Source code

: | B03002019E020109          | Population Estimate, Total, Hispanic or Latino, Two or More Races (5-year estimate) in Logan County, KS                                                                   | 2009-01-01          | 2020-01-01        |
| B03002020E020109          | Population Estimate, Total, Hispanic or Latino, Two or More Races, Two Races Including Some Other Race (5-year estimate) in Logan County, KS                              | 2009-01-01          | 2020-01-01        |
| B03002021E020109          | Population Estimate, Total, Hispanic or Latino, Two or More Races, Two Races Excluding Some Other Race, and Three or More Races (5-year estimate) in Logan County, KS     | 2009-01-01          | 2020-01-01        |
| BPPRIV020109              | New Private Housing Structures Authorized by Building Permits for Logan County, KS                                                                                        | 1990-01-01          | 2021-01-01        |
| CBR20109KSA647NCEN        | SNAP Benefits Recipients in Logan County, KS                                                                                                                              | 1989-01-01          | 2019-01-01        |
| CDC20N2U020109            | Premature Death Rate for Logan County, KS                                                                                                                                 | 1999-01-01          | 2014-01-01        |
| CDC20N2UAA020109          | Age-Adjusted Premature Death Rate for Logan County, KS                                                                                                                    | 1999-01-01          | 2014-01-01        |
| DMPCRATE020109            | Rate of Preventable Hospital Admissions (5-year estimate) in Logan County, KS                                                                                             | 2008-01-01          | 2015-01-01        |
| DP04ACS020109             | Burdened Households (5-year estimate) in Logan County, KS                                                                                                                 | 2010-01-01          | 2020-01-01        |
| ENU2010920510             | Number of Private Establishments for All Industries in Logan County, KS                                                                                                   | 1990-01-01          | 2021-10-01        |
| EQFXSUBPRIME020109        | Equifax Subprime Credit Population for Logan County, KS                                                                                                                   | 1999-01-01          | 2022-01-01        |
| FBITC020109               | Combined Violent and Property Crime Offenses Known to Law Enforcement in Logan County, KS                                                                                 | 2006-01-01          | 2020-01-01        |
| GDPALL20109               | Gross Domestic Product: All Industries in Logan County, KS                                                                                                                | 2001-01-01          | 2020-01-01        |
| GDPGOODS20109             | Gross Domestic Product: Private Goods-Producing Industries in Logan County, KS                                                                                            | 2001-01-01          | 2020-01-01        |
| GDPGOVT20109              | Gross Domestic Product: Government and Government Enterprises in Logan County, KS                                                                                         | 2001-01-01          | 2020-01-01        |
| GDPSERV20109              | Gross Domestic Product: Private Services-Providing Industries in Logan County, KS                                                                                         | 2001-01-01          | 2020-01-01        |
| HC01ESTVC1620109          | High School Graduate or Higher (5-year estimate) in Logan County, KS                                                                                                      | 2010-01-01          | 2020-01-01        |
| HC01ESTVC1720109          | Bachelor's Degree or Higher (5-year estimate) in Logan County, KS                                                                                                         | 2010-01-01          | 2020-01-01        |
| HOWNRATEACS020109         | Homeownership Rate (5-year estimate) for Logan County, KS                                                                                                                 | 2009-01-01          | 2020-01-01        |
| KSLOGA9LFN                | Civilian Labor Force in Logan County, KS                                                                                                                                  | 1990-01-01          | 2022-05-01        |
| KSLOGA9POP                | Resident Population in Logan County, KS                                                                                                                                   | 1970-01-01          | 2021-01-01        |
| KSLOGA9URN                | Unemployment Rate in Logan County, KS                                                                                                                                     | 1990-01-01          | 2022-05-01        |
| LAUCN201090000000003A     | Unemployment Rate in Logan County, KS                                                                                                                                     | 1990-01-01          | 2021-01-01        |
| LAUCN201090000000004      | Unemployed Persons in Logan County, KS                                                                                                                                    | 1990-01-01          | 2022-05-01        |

● ● ●

* Assignment *
Present every line of the material above as a numbered list, omitting any blank lines.

* Completed task *
1. Source code
2. : | B03002019E020109          | Population Estimate, Total, Hispanic or Latino, Two or More Races (5-year estimate) in Logan County, KS                                                                   | 2009-01-01          | 2020-01-01        |
3. | B03002020E020109          | Population Estimate, Total, Hispanic or Latino, Two or More Races, Two Races Including Some Other Race (5-year estimate) in Logan County, KS                              | 2009-01-01          | 2020-01-01        |
4. | B03002021E020109          | Population Estimate, Total, Hispanic or Latino, Two or More Races, Two Races Excluding Some Other Race, and Three or More Races (5-year estimate) in Logan County, KS     | 2009-01-01          | 2020-01-01        |
5. | BPPRIV020109              | New Private Housing Structures Authorized by Building Permits for Logan County, KS                                                                                        | 1990-01-01          | 2021-01-01        |
6. | CBR20109KSA647NCEN        | SNAP Benefits Recipients in Logan County, KS                                                                                                                              | 1989-01-01          | 2019-01-01        |
7. | CDC20N2U020109            | Premature Death Rate for Logan County, KS                                                                                                                                 | 1999-01-01          | 2014-01-01        |
8. | CDC20N2UAA020109          | Age-Adjusted Premature Death Rate for Logan County, KS                                                                                                                    | 1999-01-01          | 2014-01-01        |
9. | DMPCRATE020109            | Rate of Preventable Hospital Admissions (5-year estimate) in Logan County, KS                                                                                             | 2008-01-01          | 2015-01-01        |
10. | DP04ACS020109             | Burdened Households (5-year estimate) in Logan County, KS                                                                                                                 | 2010-01-01          | 2020-01-01        |
11. | ENU2010920510             | Number of Private Establishments for All Industries in Logan County, KS                                                                                                   | 1990-01-01          | 2021-10-01        |
12. | EQFXSUBPRIME020109        | Equifax Subprime Credit Population for Logan County, KS                                                                                                                   | 1999-01-01          | 2022-01-01        |
13. | FBITC020109               | Combined Violent and Property Crime Offenses Known to Law Enforcement in Logan County, KS                                                                                 | 2006-01-01          | 2020-01-01        |
14. | GDPALL20109               | Gross Domestic Product: All Industries in Logan County, KS                                                                                                                | 2001-01-01          | 2020-01-01        |
15. | GDPGOODS20109             | Gross Domestic Product: Private Goods-Producing Industries in Logan County, KS                                                                                            | 2001-01-01          | 2020-01-01        |
16. | GDPGOVT20109              | Gross Domestic Product: Government and Government Enterprises in Logan County, KS                                                                                         | 2001-01-01          | 2020-01-01        |
17. | GDPSERV20109              | Gross Domestic Product: Private Services-Providing Industries in Logan County, KS                                                                                         | 2001-01-01          | 2020-01-01        |
18. | HC01ESTVC1620109          | High School Graduate or Higher (5-year estimate) in Logan County, KS                                                                                                      | 2010-01-01          | 2020-01-01        |
19. | HC01ESTVC1720109          | Bachelor's Degree or Higher (5-year estimate) in Logan County, KS                                                                                                         | 2010-01-01          | 2020-01-01        |
20. | HOWNRATEACS020109         | Homeownership Rate (5-year estimate) for Logan County, KS                                                                                                                 | 2009-01-01          | 2020-01-01        |
21. | KSLOGA9LFN                | Civilian Labor Force in Logan County, KS                                                                                                                                  | 1990-01-01          | 2022-05-01        |
22. | KSLOGA9POP                | Resident Population in Logan County, KS                                                                                                                                   | 1970-01-01          | 2021-01-01        |
23. | KSLOGA9URN                | Unemployment Rate in Logan County, KS                                                                                                                                     | 1990-01-01          | 2022-05-01        |
24. | LAUCN201090000000003A     | Unemployment Rate in Logan County, KS                                                                                                                                     | 1990-01-01          | 2021-01-01        |
25. | LAUCN201090000000004      | Unemployed Persons in Logan County, KS                                                                                                                                    | 1990-01-01          | 2022-05-01        |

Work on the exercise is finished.